Suatu hari, saat orang tua saya ke kebun, rumah kami yang berdinding sagu sepi. Saya lalu masuk, membongkar kamar dan mengetahui rahasia simpanan uang Mama di kasur yang dijahit ulang. Juga uang Bapak yang disembunyikan di tungku dapur.
Saya kemudian merobek kasur, mengambil sejumlah uang untuk bekal, lalu membungkus baju dan ijazah dalam plastik kresek. Saya tidak ingat persis tanggal berapa, tapi saat itu saya pun memutuskan keluar rumah dengan celana SD untuk merantau jauh.
Dari rumah di Abepanye, saya naik mobil menuju pelabuhan Jayapura, lalu menumpang kapal menyeberang lautan lepas. Sendirian dengan tekad tak pulang.
Kini menjelang 50 tahun usiaku, kisahku sebagai bocah kampung yang bandel dan kemudian menjadi perantau mengelilingi Indonesia hingga Amerika, ingin kutulis dalam otobiografi. Ini tentu tak lepas dari mimpi berulang di Abepante: terbang tinggi seperti Superman dengan kain di leher.
Mama pernah bilang, itu pertanda jadi perantau. Benar, ternyata setelah tamat SMP, saya telah “terbang” merantau ke mana-mana: ke Ambon, Timor Leste, Jakarta, hingga ke negeri MacArthur di Amerika.
Menapaki lika-liku hidup yang diiringi keajaiban-keajaiban. Dari tanah kelahiranku yang penuh kenangan, Abepante, Kota Jayapura, tanah Papua, saya telah menyeberang ke dunia luas.

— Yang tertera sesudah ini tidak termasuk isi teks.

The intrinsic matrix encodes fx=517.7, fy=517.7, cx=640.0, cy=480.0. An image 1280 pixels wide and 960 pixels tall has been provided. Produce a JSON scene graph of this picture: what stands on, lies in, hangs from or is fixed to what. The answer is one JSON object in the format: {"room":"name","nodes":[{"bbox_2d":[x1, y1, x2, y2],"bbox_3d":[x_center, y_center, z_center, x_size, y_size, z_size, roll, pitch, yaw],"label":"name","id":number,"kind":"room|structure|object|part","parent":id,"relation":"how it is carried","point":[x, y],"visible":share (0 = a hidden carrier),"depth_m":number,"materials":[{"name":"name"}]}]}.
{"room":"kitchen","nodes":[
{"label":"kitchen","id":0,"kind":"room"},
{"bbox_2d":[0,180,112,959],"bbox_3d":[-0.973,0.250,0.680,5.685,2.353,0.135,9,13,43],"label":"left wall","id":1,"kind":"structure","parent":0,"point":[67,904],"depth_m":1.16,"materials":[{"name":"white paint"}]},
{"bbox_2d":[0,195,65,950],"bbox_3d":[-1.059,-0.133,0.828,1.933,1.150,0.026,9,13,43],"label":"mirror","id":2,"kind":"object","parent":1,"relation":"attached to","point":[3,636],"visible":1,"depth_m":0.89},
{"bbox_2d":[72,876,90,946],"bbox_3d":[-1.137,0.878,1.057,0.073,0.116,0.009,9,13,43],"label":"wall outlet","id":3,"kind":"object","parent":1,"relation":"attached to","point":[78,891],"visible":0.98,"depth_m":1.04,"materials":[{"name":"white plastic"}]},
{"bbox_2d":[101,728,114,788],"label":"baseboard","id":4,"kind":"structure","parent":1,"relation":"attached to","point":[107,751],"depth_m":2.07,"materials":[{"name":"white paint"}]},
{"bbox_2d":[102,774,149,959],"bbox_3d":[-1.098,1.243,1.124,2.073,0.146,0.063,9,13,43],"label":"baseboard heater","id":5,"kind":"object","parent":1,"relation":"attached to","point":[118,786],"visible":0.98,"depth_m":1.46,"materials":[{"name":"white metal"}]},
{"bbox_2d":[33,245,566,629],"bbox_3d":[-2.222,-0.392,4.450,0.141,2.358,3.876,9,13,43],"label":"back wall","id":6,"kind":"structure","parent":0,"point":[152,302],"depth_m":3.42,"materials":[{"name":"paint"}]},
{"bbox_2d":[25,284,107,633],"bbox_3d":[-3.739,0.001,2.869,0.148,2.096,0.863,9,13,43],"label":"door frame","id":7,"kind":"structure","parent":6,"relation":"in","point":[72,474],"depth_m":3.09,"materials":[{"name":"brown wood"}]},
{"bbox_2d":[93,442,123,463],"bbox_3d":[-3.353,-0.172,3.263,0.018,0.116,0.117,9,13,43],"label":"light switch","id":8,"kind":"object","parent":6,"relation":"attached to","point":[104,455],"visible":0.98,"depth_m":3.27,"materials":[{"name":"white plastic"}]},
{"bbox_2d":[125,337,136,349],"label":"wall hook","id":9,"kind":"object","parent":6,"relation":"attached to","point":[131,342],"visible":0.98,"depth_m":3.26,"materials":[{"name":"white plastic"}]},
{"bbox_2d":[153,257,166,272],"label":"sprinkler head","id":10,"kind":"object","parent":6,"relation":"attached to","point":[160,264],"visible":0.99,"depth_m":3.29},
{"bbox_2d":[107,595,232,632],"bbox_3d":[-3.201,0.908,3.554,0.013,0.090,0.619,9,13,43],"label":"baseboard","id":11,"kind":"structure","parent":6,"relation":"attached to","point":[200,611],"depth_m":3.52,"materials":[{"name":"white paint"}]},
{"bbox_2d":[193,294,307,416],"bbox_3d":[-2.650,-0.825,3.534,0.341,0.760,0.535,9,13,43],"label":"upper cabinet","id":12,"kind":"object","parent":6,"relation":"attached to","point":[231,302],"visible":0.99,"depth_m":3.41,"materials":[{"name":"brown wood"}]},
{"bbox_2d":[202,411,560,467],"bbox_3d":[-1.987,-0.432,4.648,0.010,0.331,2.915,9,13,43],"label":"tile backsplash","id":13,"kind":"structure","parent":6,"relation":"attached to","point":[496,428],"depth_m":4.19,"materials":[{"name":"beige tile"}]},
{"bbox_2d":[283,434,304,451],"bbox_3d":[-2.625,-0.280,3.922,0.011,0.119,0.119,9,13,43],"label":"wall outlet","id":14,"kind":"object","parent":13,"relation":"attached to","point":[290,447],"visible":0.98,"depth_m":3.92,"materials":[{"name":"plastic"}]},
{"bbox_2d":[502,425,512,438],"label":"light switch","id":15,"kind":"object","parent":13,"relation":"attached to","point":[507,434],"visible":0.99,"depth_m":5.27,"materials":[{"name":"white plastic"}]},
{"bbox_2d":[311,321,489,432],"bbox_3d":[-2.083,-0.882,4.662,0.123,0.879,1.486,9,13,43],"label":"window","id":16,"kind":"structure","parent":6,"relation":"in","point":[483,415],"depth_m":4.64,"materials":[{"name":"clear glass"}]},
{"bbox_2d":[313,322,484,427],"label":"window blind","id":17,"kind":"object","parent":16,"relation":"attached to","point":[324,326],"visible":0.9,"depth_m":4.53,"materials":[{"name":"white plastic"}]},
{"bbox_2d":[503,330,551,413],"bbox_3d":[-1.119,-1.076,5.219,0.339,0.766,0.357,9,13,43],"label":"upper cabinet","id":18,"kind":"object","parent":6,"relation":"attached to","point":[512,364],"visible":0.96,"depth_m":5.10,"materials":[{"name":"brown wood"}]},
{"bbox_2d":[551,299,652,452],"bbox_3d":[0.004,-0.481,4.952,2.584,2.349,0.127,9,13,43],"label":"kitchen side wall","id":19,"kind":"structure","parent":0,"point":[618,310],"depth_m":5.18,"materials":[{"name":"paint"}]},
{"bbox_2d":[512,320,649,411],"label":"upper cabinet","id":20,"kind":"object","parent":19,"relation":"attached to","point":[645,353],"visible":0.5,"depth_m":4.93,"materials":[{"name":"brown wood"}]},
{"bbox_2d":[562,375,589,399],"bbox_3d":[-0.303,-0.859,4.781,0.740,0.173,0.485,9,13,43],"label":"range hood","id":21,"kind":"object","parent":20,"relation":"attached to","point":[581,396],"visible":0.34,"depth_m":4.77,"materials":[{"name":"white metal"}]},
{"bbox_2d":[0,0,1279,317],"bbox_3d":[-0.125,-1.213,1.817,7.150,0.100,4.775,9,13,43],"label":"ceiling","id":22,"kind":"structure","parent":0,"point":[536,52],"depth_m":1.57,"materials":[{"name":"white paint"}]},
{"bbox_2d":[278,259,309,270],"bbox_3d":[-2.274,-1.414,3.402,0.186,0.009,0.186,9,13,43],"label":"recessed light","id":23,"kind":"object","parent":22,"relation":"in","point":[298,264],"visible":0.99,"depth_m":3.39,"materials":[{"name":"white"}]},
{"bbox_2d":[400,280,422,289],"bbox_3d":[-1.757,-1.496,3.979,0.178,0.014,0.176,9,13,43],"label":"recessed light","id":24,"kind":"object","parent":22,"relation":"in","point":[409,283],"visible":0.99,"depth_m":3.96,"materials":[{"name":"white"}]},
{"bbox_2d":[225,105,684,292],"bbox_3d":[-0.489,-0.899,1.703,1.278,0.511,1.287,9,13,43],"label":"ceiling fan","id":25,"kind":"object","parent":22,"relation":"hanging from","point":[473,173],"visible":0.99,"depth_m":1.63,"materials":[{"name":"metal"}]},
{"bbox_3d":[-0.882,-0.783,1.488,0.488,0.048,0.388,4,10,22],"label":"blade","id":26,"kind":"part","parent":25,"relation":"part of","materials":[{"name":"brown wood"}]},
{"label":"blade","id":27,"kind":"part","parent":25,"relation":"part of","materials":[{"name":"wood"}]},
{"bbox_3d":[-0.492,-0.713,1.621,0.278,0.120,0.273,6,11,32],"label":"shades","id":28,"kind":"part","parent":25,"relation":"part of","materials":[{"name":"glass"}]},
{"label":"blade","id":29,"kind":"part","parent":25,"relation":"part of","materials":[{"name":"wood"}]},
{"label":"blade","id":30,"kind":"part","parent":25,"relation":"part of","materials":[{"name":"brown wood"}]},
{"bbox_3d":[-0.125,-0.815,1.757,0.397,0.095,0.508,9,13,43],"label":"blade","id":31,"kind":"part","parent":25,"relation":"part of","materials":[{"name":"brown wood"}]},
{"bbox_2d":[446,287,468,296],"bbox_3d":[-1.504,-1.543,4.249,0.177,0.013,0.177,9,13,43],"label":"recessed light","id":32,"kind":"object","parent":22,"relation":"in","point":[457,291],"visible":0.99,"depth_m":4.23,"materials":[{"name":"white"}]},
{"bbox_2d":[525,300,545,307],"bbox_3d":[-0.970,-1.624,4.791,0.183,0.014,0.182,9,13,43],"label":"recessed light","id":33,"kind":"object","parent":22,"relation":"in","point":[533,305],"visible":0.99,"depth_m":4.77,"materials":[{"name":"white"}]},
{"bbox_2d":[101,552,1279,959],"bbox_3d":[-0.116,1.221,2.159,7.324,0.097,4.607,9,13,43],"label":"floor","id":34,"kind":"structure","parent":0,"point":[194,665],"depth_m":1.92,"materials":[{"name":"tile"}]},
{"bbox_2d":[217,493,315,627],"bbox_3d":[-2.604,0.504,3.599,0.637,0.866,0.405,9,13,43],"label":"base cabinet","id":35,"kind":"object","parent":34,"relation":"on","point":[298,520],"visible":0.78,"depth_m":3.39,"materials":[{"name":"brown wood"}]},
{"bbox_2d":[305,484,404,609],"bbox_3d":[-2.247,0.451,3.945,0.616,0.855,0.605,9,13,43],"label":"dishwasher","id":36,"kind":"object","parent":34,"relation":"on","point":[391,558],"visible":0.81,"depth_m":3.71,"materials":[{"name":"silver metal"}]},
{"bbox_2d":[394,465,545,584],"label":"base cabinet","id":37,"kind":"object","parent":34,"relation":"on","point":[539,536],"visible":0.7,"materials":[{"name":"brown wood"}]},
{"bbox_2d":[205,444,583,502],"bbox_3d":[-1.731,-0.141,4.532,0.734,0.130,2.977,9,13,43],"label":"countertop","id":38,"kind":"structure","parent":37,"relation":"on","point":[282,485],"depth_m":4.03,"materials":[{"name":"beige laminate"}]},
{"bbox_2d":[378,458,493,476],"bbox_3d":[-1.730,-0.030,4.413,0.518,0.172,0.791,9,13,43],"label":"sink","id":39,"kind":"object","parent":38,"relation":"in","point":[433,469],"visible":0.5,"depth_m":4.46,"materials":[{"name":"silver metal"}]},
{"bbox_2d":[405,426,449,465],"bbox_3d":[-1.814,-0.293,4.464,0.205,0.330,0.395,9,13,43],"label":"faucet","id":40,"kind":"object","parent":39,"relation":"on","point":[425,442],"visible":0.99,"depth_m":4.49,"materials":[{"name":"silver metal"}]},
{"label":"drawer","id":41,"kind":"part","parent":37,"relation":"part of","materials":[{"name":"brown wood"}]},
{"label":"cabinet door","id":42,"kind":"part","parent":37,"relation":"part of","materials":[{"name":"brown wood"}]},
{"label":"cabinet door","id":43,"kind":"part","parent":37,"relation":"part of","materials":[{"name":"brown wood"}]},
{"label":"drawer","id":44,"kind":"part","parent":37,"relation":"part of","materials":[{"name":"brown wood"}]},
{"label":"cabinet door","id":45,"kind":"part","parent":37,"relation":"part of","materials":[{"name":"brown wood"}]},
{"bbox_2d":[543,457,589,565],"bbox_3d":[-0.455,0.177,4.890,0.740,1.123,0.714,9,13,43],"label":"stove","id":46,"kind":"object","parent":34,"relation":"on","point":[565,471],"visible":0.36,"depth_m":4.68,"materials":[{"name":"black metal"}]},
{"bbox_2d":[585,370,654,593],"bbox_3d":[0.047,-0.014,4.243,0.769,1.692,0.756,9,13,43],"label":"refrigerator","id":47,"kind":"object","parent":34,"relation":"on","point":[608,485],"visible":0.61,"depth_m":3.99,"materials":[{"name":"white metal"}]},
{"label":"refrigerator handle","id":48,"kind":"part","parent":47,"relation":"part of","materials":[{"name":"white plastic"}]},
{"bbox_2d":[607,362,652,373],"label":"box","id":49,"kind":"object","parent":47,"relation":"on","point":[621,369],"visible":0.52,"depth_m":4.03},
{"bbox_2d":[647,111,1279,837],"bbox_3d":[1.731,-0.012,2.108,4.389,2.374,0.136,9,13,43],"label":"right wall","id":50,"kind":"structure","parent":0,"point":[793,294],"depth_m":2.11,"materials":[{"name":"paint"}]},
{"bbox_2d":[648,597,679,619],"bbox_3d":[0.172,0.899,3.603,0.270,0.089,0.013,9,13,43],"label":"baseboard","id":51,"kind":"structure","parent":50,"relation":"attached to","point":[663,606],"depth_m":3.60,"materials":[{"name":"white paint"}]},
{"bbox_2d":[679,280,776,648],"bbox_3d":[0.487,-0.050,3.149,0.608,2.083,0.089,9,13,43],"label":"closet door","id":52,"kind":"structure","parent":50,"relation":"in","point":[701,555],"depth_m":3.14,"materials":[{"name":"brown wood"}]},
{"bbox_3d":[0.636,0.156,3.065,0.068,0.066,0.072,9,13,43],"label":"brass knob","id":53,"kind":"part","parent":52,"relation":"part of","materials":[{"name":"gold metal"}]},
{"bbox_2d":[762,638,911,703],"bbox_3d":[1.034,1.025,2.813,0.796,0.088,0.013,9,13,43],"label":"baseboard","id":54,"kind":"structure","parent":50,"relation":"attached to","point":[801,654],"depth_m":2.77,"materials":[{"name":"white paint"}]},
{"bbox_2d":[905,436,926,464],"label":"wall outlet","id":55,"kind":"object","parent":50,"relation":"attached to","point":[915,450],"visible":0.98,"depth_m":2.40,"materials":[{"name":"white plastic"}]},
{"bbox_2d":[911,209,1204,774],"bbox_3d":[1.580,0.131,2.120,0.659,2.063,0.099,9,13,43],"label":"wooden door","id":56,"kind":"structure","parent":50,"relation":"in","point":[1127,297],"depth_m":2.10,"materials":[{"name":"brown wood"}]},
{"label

(*) Lamadi de Lamato adalah penulis kisah ini. Dia adalah mantan aktivis 98, mantan staf anggota DPR Anggelina Sondakh, direktur Lakeda Institute Papua, penulis beberapa buku dinamika politik Papua, termasuk menulis buku biografi dan mantan juru bicara Gubernur Papua, Lukas Enembe.